** What you should do **
Please copy each line from the entries that contains the string "Follow".

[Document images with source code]
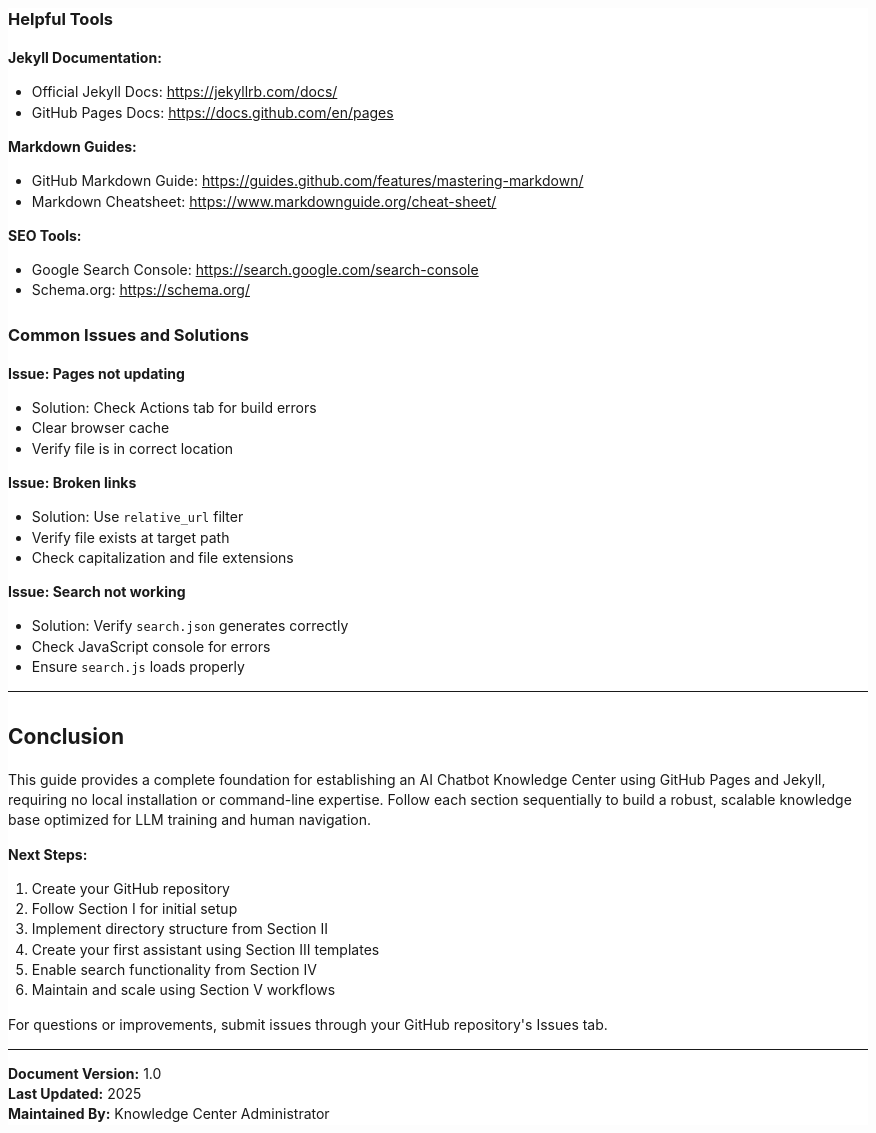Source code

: ### Helpful Tools

**Jekyll Documentation:**
- Official Jekyll Docs: https://jekyllrb.com/docs/
- GitHub Pages Docs: https://docs.github.com/en/pages

**Markdown Guides:**
- GitHub Markdown Guide: https://guides.github.com/features/mastering-markdown/
- Markdown Cheatsheet: https://www.markdownguide.org/cheat-sheet/

**SEO Tools:**
- Google Search Console: https://search.google.com/search-console
- Schema.org: https://schema.org/

### Common Issues and Solutions

**Issue: Pages not updating**
- Solution: Check Actions tab for build errors
- Clear browser cache
- Verify file is in correct location

**Issue: Broken links**
- Solution: Use `relative_url` filter
- Verify file exists at target path
- Check capitalization and file extensions

**Issue: Search not working**
- Solution: Verify `search.json` generates correctly
- Check JavaScript console for errors
- Ensure `search.js` loads properly

---

## Conclusion

This guide provides a complete foundation for establishing an AI Chatbot Knowledge Center using GitHub Pages and Jekyll, requiring no local installation or command-line expertise. Follow each section sequentially to build a robust, scalable knowledge base optimized for LLM training and human navigation.

**Next Steps:**
1. Create your GitHub repository
2. Follow Section I for initial setup
3. Implement directory structure from Section II
4. Create your first assistant using Section III templates
5. Enable search functionality from Section IV
6. Maintain and scale using Section V workflows

For questions or improvements, submit issues through your GitHub repository's Issues tab.

---

**Document Version:** 1.0  
**Last Updated:** 2025  
**Maintained By:** Knowledge Center Administrator
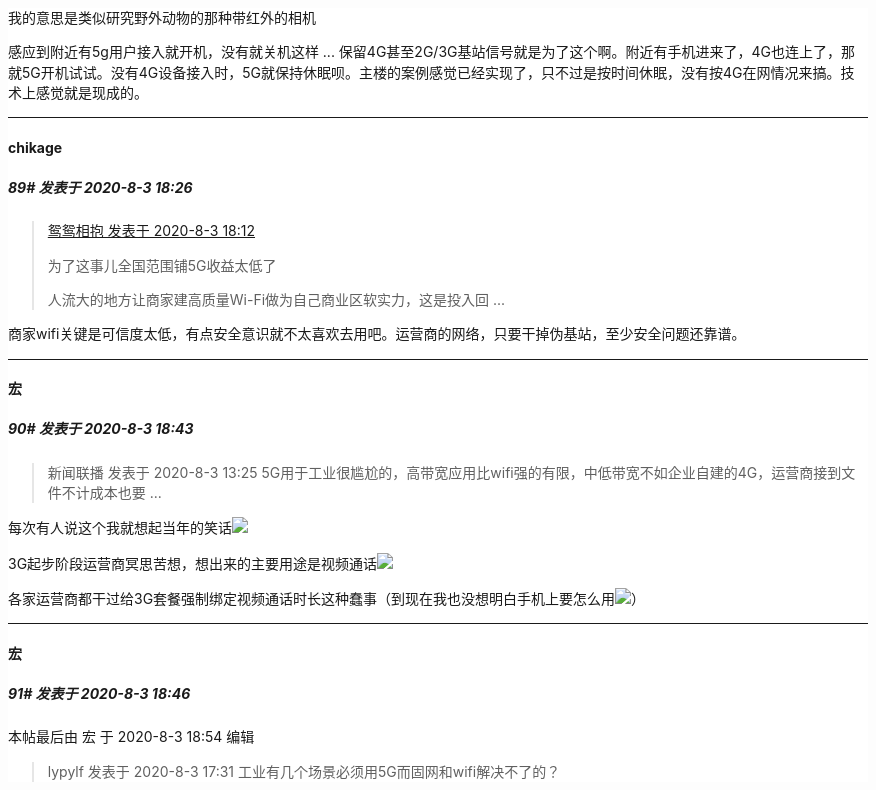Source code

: 我的意思是类似研究野外动物的那种带红外的相机

感应到附近有5g用户接入就开机，没有就关机这样 ...</blockquote>
保留4G甚至2G/3G基站信号就是为了这个啊。附近有手机进来了，4G也连上了，那就5G开机试试。没有4G设备接入时，5G就保持休眠呗。主楼的案例感觉已经实现了，只不过是按时间休眠，没有按4G在网情况来搞。技术上感觉就是现成的。







-----

####  chikage  
##### 89#       发表于 2020-8-3 18:26



<blockquote><a href="httphttps://bbs.saraba1st.com/2b/forum.php?mod=redirect&amp;goto=findpost&amp;pid=48306384&amp;ptid=1952893" target="_blank">鸳鸳相抱 发表于 2020-8-3 18:12</a>

为了这事儿全国范围铺5G收益太低了


人流大的地方让商家建高质量Wi-Fi做为自己商业区软实力，这是投入回 ...</blockquote>
商家wifi关键是可信度太低，有点安全意识就不太喜欢去用吧。运营商的网络，只要干掉伪基站，至少安全问题还靠谱。







-----

####  宏  
##### 90#       发表于 2020-8-3 18:43



<blockquote>新闻联播 发表于 2020-8-3 13:25
5G用于工业很尴尬的，高带宽应用比wifi强的有限，中低带宽不如企业自建的4G，运营商接到文件不计成本也要 ...</blockquote>
每次有人说这个我就想起当年的笑话<img src="https://static.saraba1st.com/image/smiley/face2017/067.png" referrerpolicy="no-referrer">


3G起步阶段运营商冥思苦想，想出来的主要用途是视频通话<img src="https://static.saraba1st.com/image/smiley/face2017/067.png" referrerpolicy="no-referrer">


各家运营商都干过给3G套餐强制绑定视频通话时长这种蠢事（到现在我也没想明白手机上要怎么用<img src="https://static.saraba1st.com/image/smiley/face2017/067.png" referrerpolicy="no-referrer">）







-----

####  宏  
##### 91#       发表于 2020-8-3 18:46



 本帖最后由 宏 于 2020-8-3 18:54 编辑 
<blockquote>lypylf 发表于 2020-8-3 17:31
工业有几个场景必须用5G而固网和wifi解决不了的？</blockquote>

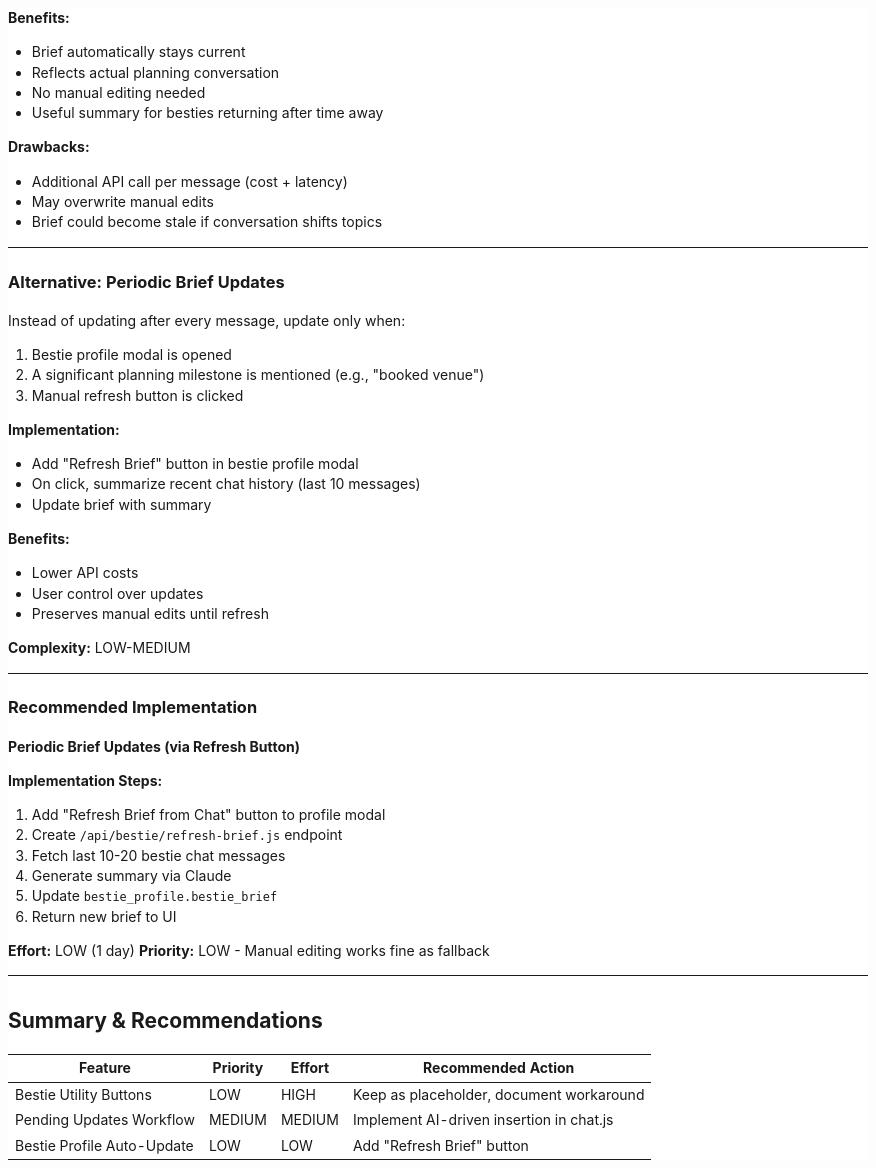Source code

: **Benefits:**
- Brief automatically stays current
- Reflects actual planning conversation
- No manual editing needed
- Useful summary for besties returning after time away

**Drawbacks:**
- Additional API call per message (cost + latency)
- May overwrite manual edits
- Brief could become stale if conversation shifts topics

---

### Alternative: Periodic Brief Updates

Instead of updating after every message, update only when:
1. Bestie profile modal is opened
2. A significant planning milestone is mentioned (e.g., "booked venue")
3. Manual refresh button is clicked

**Implementation:**
- Add "Refresh Brief" button in bestie profile modal
- On click, summarize recent chat history (last 10 messages)
- Update brief with summary

**Benefits:**
- Lower API costs
- User control over updates
- Preserves manual edits until refresh

**Complexity:** LOW-MEDIUM

---

### Recommended Implementation

**Periodic Brief Updates (via Refresh Button)**

**Implementation Steps:**
1. Add "Refresh Brief from Chat" button to profile modal
2. Create `/api/bestie/refresh-brief.js` endpoint
3. Fetch last 10-20 bestie chat messages
4. Generate summary via Claude
5. Update `bestie_profile.bestie_brief`
6. Return new brief to UI

**Effort:** LOW (1 day)
**Priority:** LOW - Manual editing works fine as fallback

---

## Summary & Recommendations

| Feature | Priority | Effort | Recommended Action |
|---------|----------|--------|-------------------|
| Bestie Utility Buttons | LOW | HIGH | Keep as placeholder, document workaround |
| Pending Updates Workflow | MEDIUM | MEDIUM | Implement AI-driven insertion in chat.js |
| Bestie Profile Auto-Update | LOW | LOW | Add "Refresh Brief" button |
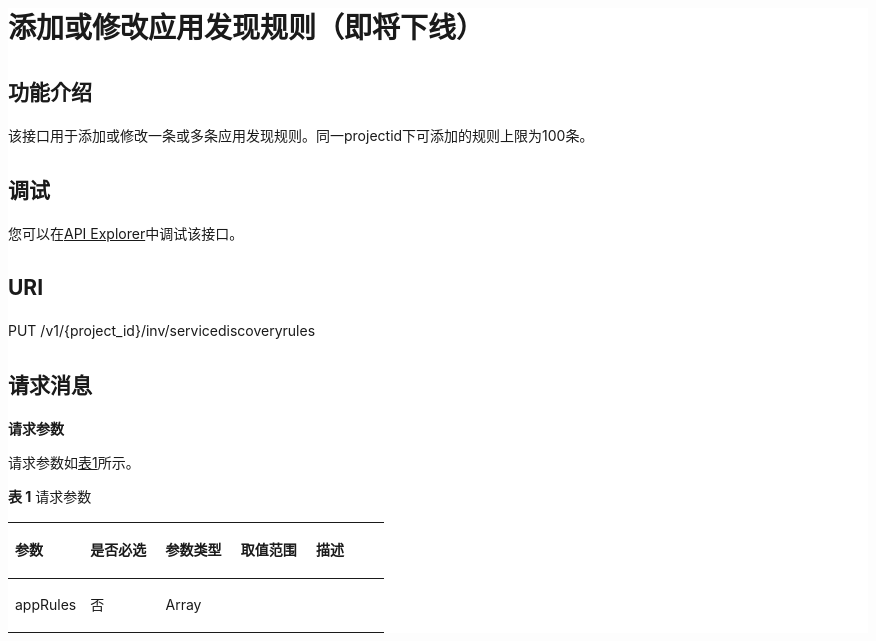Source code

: # 添加或修改应用发现规则（即将下线）<a name="aom_04_0030"></a>

## 功能介绍<a name="zh-cn_topic_0135029313_section775437142811"></a>

该接口用于添加或修改一条或多条应用发现规则。同一projectid下可添加的规则上限为100条。

## 调试<a name="section4817162510563"></a>

您可以在[API Explorer](https://apiexplorer.developer.huaweicloud.com/apiexplorer/doc?product=AOM&api=addorupdataservicediscoveryrules)中调试该接口。

## URI<a name="zh-cn_topic_0135029313_section197151617195919"></a>

PUT /v1/\{project\_id\}/inv/servicediscoveryrules

## 请求消息<a name="zh-cn_topic_0135029313_section21065718117"></a>

**请求参数**

请求参数如[表1](#zh-cn_topic_0135029313_table111641117112513)所示。

**表 1**  请求参数

<a name="zh-cn_topic_0135029313_table111641117112513"></a>
<table><thead align="left"><tr id="zh-cn_topic_0135029313_row1219018175254"><th class="cellrowborder" valign="top" width="20%" id="mcps1.2.6.1.1"><p id="zh-cn_topic_0135029313_p1719761714250"><a name="zh-cn_topic_0135029313_p1719761714250"></a><a name="zh-cn_topic_0135029313_p1719761714250"></a>参数</p>
</th>
<th class="cellrowborder" valign="top" width="20%" id="mcps1.2.6.1.2"><p id="zh-cn_topic_0135029313_p32046171258"><a name="zh-cn_topic_0135029313_p32046171258"></a><a name="zh-cn_topic_0135029313_p32046171258"></a>是否必选</p>
</th>
<th class="cellrowborder" valign="top" width="20%" id="mcps1.2.6.1.3"><p id="zh-cn_topic_0135029313_p1520961714258"><a name="zh-cn_topic_0135029313_p1520961714258"></a><a name="zh-cn_topic_0135029313_p1520961714258"></a>参数类型</p>
</th>
<th class="cellrowborder" valign="top" width="20%" id="mcps1.2.6.1.4"><p id="zh-cn_topic_0135029313_p192121917192512"><a name="zh-cn_topic_0135029313_p192121917192512"></a><a name="zh-cn_topic_0135029313_p192121917192512"></a>取值范围</p>
</th>
<th class="cellrowborder" valign="top" width="20%" id="mcps1.2.6.1.5"><p id="zh-cn_topic_0135029313_p142181517172515"><a name="zh-cn_topic_0135029313_p142181517172515"></a><a name="zh-cn_topic_0135029313_p142181517172515"></a>描述</p>
</th>
</tr>
</thead>
<tbody><tr id="zh-cn_topic_0135029313_row72241017102511"><td class="cellrowborder" valign="top" width="20%" headers="mcps1.2.6.1.1 "><p id="zh-cn_topic_0135029313_p148701422162510"><a name="zh-cn_topic_0135029313_p148701422162510"></a><a name="zh-cn_topic_0135029313_p148701422162510"></a>appRules</p>
</td>
<td class="cellrowborder" valign="top" width="20%" headers="mcps1.2.6.1.2 "><p id="zh-cn_topic_0135029313_p38681722122514"><a name="zh-cn_topic_0135029313_p38681722122514"></a><a name="zh-cn_topic_0135029313_p38681722122514"></a>否</p>
</td>
<td class="cellrowborder" valign="top" width="20%" headers="mcps1.2.6.1.3 "><p id="p6667737193210"><a name="p6667737193210"></a><a name="p6667737193210"></a>Array</p>
</td>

** Result for this task **
This guide provides a complete foundation for establishing an AI Chatbot Knowledge Center using GitHub Pages and Jekyll, requiring no local installation or command-line expertise. Follow each section sequentially to build a robust, scalable knowledge base optimized for LLM training and human navigation.
2. Follow Section I for initial setup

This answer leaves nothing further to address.